At the genus level, the most abundant taxa observed in both florfenicol-added and non-florfenicol-added soil samples were Sphingomonas, followed by Gemmatimonadaceae. The presence of Sphingomonas in high abundance is consistent with findings from a separate study involving isolation of bacterial strains from desert sandy soil samples collected in the Gurbantunggut Desert, located in northwestern China's Xinjiang region. In that study, two isolated strains were identified as belonging to the same species within the Sphingomonas genus (Dong et al. 2022). These results align with the outcomes obtained in the current experiment.

Florfenicol can alter the structure of the microbiota and can reduce the biodiversity of the microbiota by acting as a strong stressor (Zeng et al. 2019). The evaluation of microbial diversity using the ACE index, Shannon index, and Simpson index in this study revealed that soil samples supplemented with florfenicol exhibited reduced microbial diversity compared to those without florfenicol. This observation strongly suggests that florfenicol exerts inhibitory effects on the soil microbial community.

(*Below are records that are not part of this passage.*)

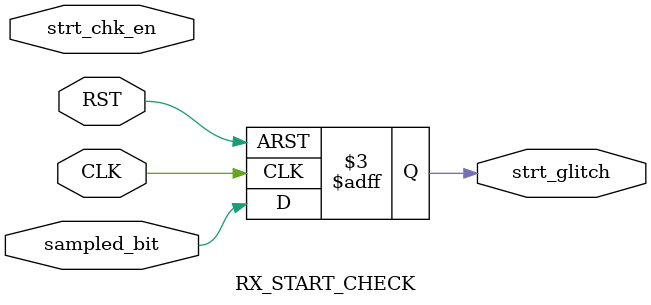
<source format=v>
module RX_START_CHECK (
    input wire CLK,
    input wire RST,
    input wire strt_chk_en,
    input wire sampled_bit,
    output reg strt_glitch
);
    
    always @(posedge CLK or negedge RST) begin
        if (~RST) begin
            strt_glitch <= 'b0;
        end
        else begin
            // bit sampled = 1 means it was a glitch
            strt_glitch <= sampled_bit;
        end
    end
endmodule
</source>
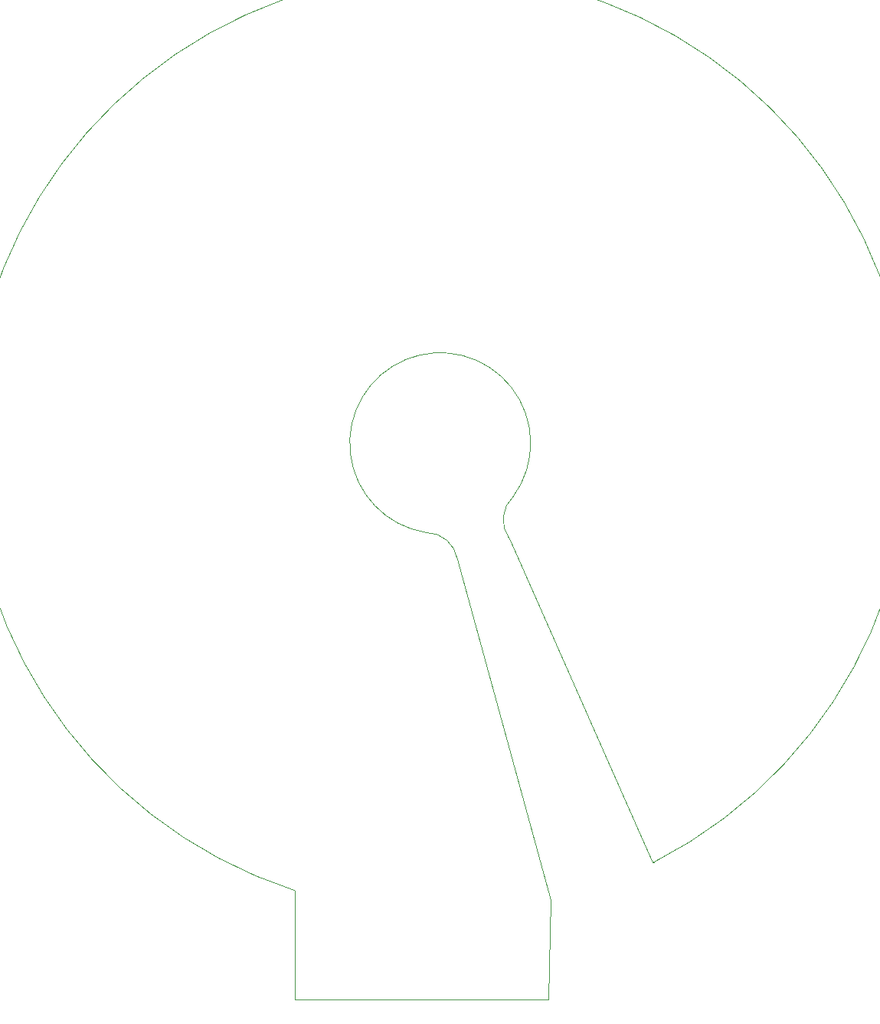
<source format=gbr>
%TF.GenerationSoftware,Altium Limited,Altium Designer,21.9.2 (33)*%
G04 Layer_Color=0*
%FSLAX45Y45*%
%MOMM*%
%TF.SameCoordinates,587BC58A-32DF-419A-8411-CC1EB37CAFE9*%
%TF.FilePolarity,Positive*%
%TF.FileFunction,Profile,NP*%
%TF.Part,Single*%
G01*
G75*
%TA.AperFunction,Profile*%
%ADD14C,0.02540*%
D14*
X-1606888Y-6150000D02*
Y-4945494D01*
D02*
G02*
X2360751Y-4633234I1606888J4945494D01*
G01*
X2350891Y-4637596D01*
X761825Y-1053340D01*
D02*
G02*
X809017Y-587785I291631J205607D01*
G01*
D02*
G03*
X-156434Y-987688I-809018J587785D01*
G01*
D02*
G02*
X191404Y-1285845I0J-351977D01*
G01*
X1218099Y-5048277D01*
X1198193Y-6150000D01*
X-1606888D01*
%TF.MD5,870f2f27cf21d6352692de42fd250e6c*%
M02*

</source>
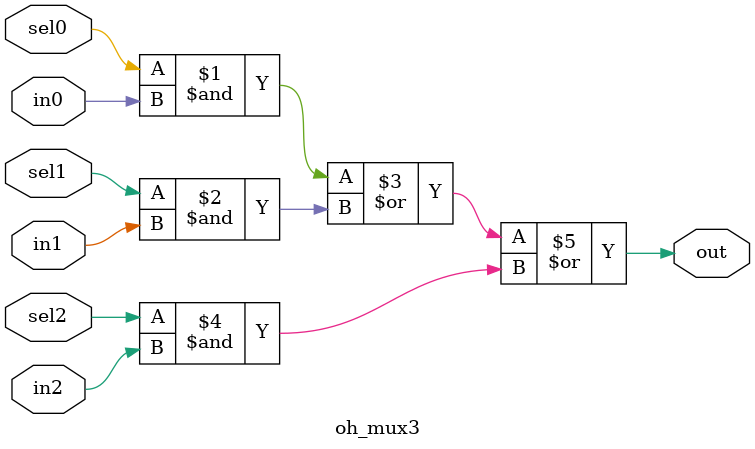
<source format=v>


module oh_mux3 #(parameter N = 1 ) // width of mux
   (
    input 	    sel2,
    input 	    sel1,
    input 	    sel0,
    input [N-1:0]  in2,
    input [N-1:0]  in1,
    input [N-1:0]  in0,
    output [N-1:0] out  //selected data output
    );

   assign out[N-1:0] = ({(N){sel0}} & in0[N-1:0] |
			 {(N){sel1}} & in1[N-1:0] |
			 {(N){sel2}} & in2[N-1:0]);

endmodule // oh_mux3

</source>
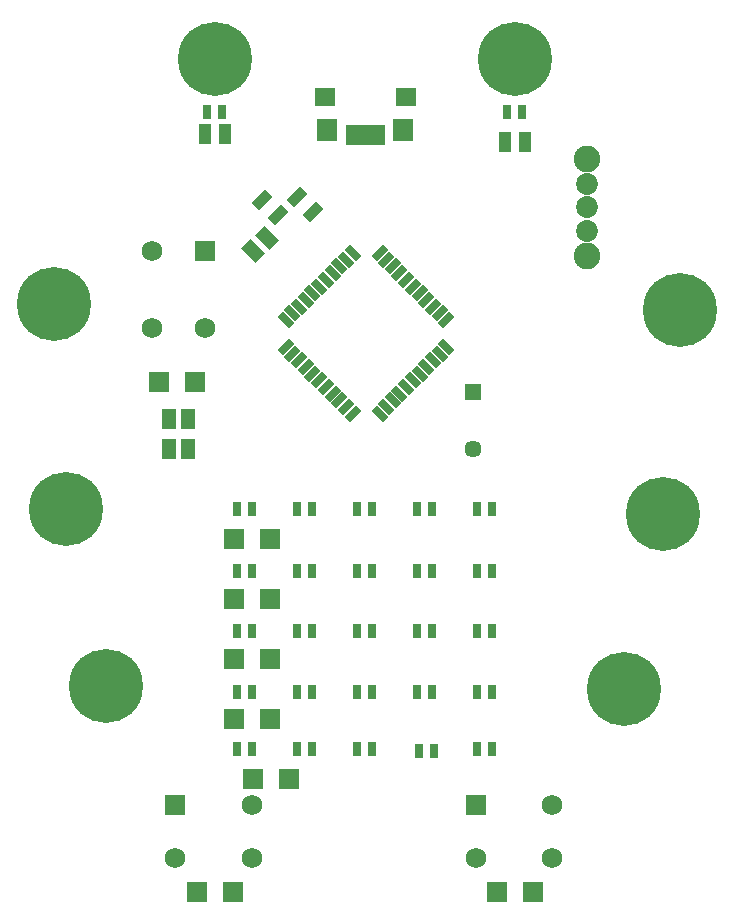
<source format=gbr>
%FSLAX23Y23*%
%MOIN*%
G04 EasyPC Gerber Version 17.0 Build 3379 *
%AMT22*0 Rectangle Pad at angle 45*21,1,0.02400,0.05600,0,0,45*%
%ADD22T22*%
%ADD25R,0.02752X0.04740*%
%ADD29R,0.02800X0.06500*%
%ADD87R,0.04000X0.06500*%
%ADD26R,0.04600X0.06700*%
%AMT101*0 Rectangle Pad at angle 45*21,1,0.04600,0.06700,0,0,45*%
%ADD101T101*%
%ADD104R,0.06500X0.06900*%
%ADD102R,0.06500X0.07300*%
%ADD88R,0.05700X0.05700*%
%ADD27R,0.06900X0.06900*%
%ADD73R,0.06700X0.06300*%
%ADD89C,0.05700*%
%ADD28C,0.06900*%
%ADD90C,0.07299*%
%ADD91C,0.08874*%
%AMT21*0 Rectangle Pad at angle 135*21,1,0.02400,0.05600,0,0,135*%
%ADD21T21*%
%AMT107*0 Rectangle Pad at angle 135*21,1,0.03600,0.06500,0,0,135*%
%ADD107T107*%
%ADD109C,0.24622*%
X0Y0D02*
D02*
D21*
X1024Y2369D03*
X1046Y2346D03*
X1069Y2324D03*
X1091Y2302D03*
X1113Y2280D03*
X1135Y2257D03*
X1158Y2235D03*
X1180Y2213D03*
X1202Y2191D03*
X1225Y2168D03*
X1247Y2146D03*
X1337Y2681D03*
X1359Y2659D03*
X1381Y2637D03*
X1403Y2614D03*
X1426Y2592D03*
X1448Y2570D03*
X1470Y2548D03*
X1493Y2525D03*
X1515Y2503D03*
X1537Y2481D03*
X1559Y2459D03*
D02*
D22*
X1024D03*
X1046Y2481D03*
X1069Y2503D03*
X1091Y2525D03*
X1113Y2548D03*
X1135Y2570D03*
X1158Y2592D03*
X1180Y2614D03*
X1202Y2637D03*
X1225Y2659D03*
X1247Y2681D03*
X1337Y2146D03*
X1359Y2168D03*
X1381Y2191D03*
X1403Y2213D03*
X1426Y2235D03*
X1448Y2257D03*
X1470Y2280D03*
X1493Y2302D03*
X1515Y2324D03*
X1537Y2346D03*
X1559Y2369D03*
D02*
D25*
X762Y3153D03*
X813D03*
X862Y1028D03*
Y1218D03*
Y1423D03*
Y1623D03*
Y1828D03*
X913Y1028D03*
Y1218D03*
Y1423D03*
Y1623D03*
Y1828D03*
X1062Y1028D03*
Y1218D03*
Y1423D03*
Y1623D03*
Y1828D03*
X1113Y1028D03*
Y1218D03*
Y1423D03*
Y1623D03*
Y1828D03*
X1262Y1028D03*
Y1218D03*
Y1423D03*
Y1623D03*
Y1828D03*
X1313Y1028D03*
Y1218D03*
Y1423D03*
Y1623D03*
Y1828D03*
X1462Y1218D03*
Y1423D03*
Y1623D03*
Y1828D03*
X1467Y1023D03*
X1513Y1218D03*
Y1423D03*
Y1623D03*
Y1828D03*
X1518Y1023D03*
X1662Y1028D03*
Y1218D03*
Y1423D03*
Y1623D03*
Y1828D03*
X1713Y1028D03*
Y1218D03*
Y1423D03*
Y1623D03*
Y1828D03*
X1762Y3153D03*
X1813D03*
D02*
D26*
X636Y2028D03*
Y2128D03*
X699Y2028D03*
Y2128D03*
D02*
D27*
X656Y842D03*
X755Y2688D03*
X1657Y842D03*
D02*
D28*
X578Y2433D03*
Y2688D03*
X656Y665D03*
X755Y2433D03*
X913Y665D03*
Y842D03*
X1657Y665D03*
X1913D03*
Y842D03*
D02*
D29*
X1238Y3076D03*
X1264D03*
X1289D03*
X1315D03*
X1340D03*
D02*
D73*
X1154Y3203D03*
X1424D03*
D02*
D87*
X754Y3078D03*
X821D03*
X1754Y3053D03*
X1821D03*
D02*
D88*
X1649Y2220D03*
D02*
D89*
Y2028D03*
D02*
D90*
X2028Y2755D03*
Y2834D03*
Y2913D03*
D02*
D91*
Y2672D03*
Y2995D03*
D02*
D101*
X915Y2687D03*
X960Y2732D03*
D02*
D102*
X1163Y3091D03*
X1415D03*
D02*
D104*
X603Y2253D03*
X722D03*
X728Y553D03*
X847D03*
X853Y1127D03*
Y1328D03*
Y1528D03*
Y1728D03*
X916Y928D03*
X972Y1127D03*
Y1328D03*
Y1528D03*
Y1728D03*
X1035Y928D03*
X1728Y553D03*
X1847D03*
D02*
D107*
X946Y2859D03*
X998Y2807D03*
X1062Y2870D03*
X1114Y2818D03*
D02*
D109*
X253Y2513D03*
X293Y1828D03*
X425Y1240D03*
X788Y3328D03*
X1788D03*
X2150Y1228D03*
X2283Y1813D03*
X2338Y2492D03*
X0Y0D02*
M02*

</source>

Soil microbial communities play a vital role in driving various ecosystem functions and ecological processes and are instrumental in maintaining biogeochemical cycles (Delgado-Baquerizo et al. 2016). The structure of bacterial communities is intricately linked to the soil environment, and any alterations in the soil environment can lead to corresponding changes in the bacterial community structure (Zhang et al. 2022). Antibiotics have a profound impact on microbial communities, primarily influencing community diversity, abundance, composition, and function (Qiu et al. 2023). Extensive research has indicated that antibiotics can modulate microbial biomass and community structure by affecting microbial enzyme activity and metabolic capacity (Wang et al. 2020). Florfenicol, an amidol class broad-spectrum antibiotic, possesses a prolonged half-life and can persist in soil for extended durations, remaining biologically active (Subbiah et al. 2011). Moreover, it exhibits high solubility and resistance to degradation (Dechene et al. 2014). Consequently, the accumulation of this antibiotic poses a significant concern with potential ecological implications.

Utilizing the high-throughput sequencing research method, this study investigated the impact of varying times and concentrations of florfenicol on soil microbial structure and diversity. The findings revealed that florfenicol not only altered the structure of the soil microbial community but also influenced species diversity and abundance. The inhibitory effect became more pronounced with increasing drug concentrations, with the most significant impact observed at 50 mg/kg of florfenicol. Additionally, the negative impact of florfenicol on soil microbial structure and diversity exhibited temporal variations, with the duration of florfenicol stress correlating with a greater impact. Consequently, it can be anticipated that residues of veterinary drugs in the aquaculture industry may result in persistent pollution in soil and water environments, posing long-term potential risks to human health and the entire ecosystem.

Conclusions

The results demonstrate that florfenicol significantly alter the soil microbial community structure and decrease microbial richness and diversity. Greater florfenicol concentrations exert more pronounced inhibitory effects.